Fox Sports isn’t going to get rid of former analyst Craig James easily or quietly.
Fox Sports Southwest hired James as an analyst and then fired him 48 hours later for what James believes is religious discrimination. James, through the Plano, Texas-based Liberty Institute filed a complaint to the Texas Workforce Commission claiming as much.
"That's like a sucker punch," James told the Associated Press on Thursday. "For someone to call you and offer you a job, praise your talents, your credentials, put you on the air the next day and fire you the following the day: That's like some kind of mean joke."
Fox Sports claimed that since regional executives hired James, he wasn’t properly vetted and that the network feels like James used his broadcasting position to advance his own agenda.
"Craig James is a polarizing figure in the college sports community and the decision not to use him in our college football coverage was based on the perception that he abused a previous on-air position to further a personal agenda," the network said in a statement Thursday.
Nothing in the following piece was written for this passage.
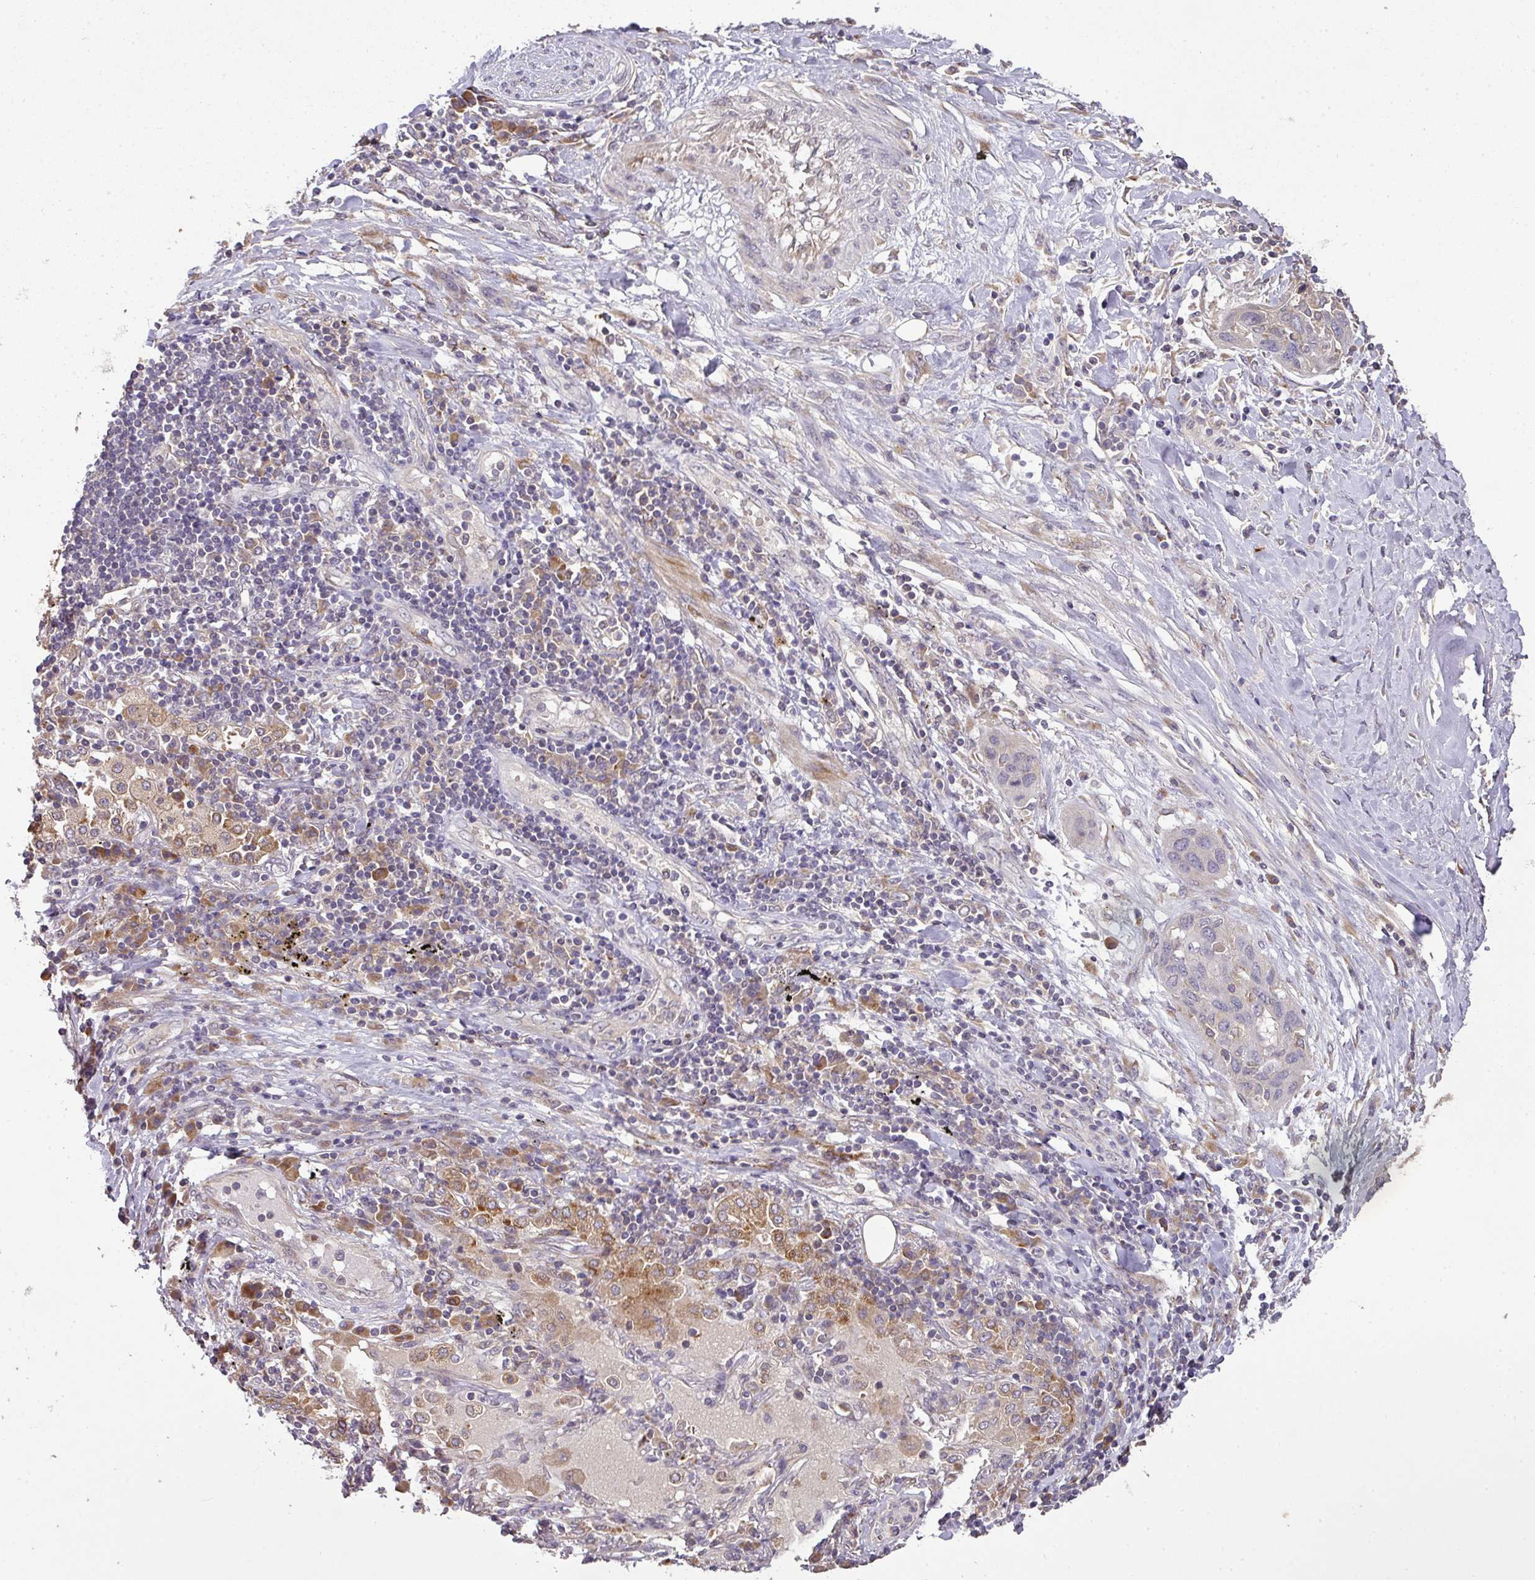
{"staining": {"intensity": "negative", "quantity": "none", "location": "none"}, "tissue": "lung cancer", "cell_type": "Tumor cells", "image_type": "cancer", "snomed": [{"axis": "morphology", "description": "Squamous cell carcinoma, NOS"}, {"axis": "topography", "description": "Lung"}], "caption": "Human lung cancer stained for a protein using immunohistochemistry (IHC) reveals no positivity in tumor cells.", "gene": "SPCS3", "patient": {"sex": "female", "age": 70}}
Controversy does seem to follow James, who was an analyst with ESPN before quiting to run for U.S. Senate two years ago. He the drew the ire of former Texas Tech coach Mike Leach when he claimed his son Adam, who was on the team, was the subject of mistreatment. Leach was subsequently fired.
But James said his firing had nothing to do with his Leach and everything to do with his stance on gay marriage.
During a senatorial debate, James said he opposed gay marriage and that gay people would one day "have to answer to the Lord for their actions."
"It has nothing to do with Texas Tech," James said Thursday. "They want to try to confuse and get away from that, and those false statements that they're making do not hold water."
However, there’s little doubt that James bringing a claim against Fox Sports does promote an agenda of some sort. He said he wants to hold the network accountable for its actions, but he’s also putting himself back into the public spotlight where he's faded in the past couple years. He's also simultaneously currying favor for his religous beliefs especially in a time when sexuality and athletics are a hot-button topic.
If the Texas Workforce Commission sides with James, it could take action against the network or allow James to file his own lawsuit against his former employer.